### [Provided data]
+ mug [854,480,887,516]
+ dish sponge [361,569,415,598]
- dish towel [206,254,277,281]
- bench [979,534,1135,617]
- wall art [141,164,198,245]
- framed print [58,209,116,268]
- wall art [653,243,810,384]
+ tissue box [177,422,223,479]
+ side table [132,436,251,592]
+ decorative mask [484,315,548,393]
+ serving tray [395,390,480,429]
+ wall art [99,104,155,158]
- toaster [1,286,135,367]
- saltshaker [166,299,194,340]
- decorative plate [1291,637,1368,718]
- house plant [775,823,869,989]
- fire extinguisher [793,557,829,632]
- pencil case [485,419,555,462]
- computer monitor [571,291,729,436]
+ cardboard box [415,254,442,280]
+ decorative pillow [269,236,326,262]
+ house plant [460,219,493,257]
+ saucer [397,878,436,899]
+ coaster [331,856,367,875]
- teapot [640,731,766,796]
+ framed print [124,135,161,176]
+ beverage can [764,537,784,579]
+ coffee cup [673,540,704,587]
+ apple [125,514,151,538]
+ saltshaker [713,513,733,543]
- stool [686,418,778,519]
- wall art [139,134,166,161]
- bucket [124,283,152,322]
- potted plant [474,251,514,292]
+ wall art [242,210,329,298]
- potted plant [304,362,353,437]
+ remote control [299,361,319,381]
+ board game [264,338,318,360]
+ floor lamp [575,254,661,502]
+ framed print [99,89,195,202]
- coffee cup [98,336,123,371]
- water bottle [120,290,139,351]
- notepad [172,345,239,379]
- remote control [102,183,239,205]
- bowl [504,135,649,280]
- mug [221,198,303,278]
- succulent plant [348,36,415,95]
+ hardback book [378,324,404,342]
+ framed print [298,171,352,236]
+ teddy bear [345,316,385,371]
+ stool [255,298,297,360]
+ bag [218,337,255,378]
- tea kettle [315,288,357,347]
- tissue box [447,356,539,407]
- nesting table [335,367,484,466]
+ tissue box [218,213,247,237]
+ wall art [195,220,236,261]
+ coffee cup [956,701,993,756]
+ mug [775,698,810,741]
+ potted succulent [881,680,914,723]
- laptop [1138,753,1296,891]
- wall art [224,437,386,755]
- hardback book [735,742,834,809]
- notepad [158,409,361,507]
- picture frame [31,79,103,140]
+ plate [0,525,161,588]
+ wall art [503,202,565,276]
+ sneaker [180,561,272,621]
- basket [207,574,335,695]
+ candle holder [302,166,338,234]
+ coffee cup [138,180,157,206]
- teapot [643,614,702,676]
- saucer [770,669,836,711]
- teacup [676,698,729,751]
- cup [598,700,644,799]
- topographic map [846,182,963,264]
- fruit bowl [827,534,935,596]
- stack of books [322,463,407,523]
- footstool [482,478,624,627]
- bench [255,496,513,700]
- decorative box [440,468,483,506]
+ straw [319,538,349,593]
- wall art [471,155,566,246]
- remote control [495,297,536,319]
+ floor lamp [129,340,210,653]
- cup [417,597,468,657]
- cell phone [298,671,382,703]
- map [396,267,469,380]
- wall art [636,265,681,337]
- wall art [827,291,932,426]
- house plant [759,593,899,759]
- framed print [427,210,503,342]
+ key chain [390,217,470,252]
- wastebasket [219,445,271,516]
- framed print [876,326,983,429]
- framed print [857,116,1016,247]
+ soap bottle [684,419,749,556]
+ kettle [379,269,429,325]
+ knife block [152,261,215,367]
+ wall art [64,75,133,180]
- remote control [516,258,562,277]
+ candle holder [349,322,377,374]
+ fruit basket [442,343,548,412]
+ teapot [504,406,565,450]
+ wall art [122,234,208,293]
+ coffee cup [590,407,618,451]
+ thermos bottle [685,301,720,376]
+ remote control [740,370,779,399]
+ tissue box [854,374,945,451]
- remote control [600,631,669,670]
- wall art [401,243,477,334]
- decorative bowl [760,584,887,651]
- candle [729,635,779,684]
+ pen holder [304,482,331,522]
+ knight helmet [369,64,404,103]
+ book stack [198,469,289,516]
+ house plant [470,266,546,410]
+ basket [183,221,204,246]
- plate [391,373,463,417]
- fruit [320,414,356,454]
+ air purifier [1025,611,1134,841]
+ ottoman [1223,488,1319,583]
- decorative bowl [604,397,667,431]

### [Work item]
Copy each line, exactly, that falls between the line containing "house plant [470,266,546,410]" and the end of the entries, both included.

### [Reply to the exercise]
+ house plant [470,266,546,410]
+ basket [183,221,204,246]
- plate [391,373,463,417]
- fruit [320,414,356,454]
+ air purifier [1025,611,1134,841]
+ ottoman [1223,488,1319,583]
- decorative bowl [604,397,667,431]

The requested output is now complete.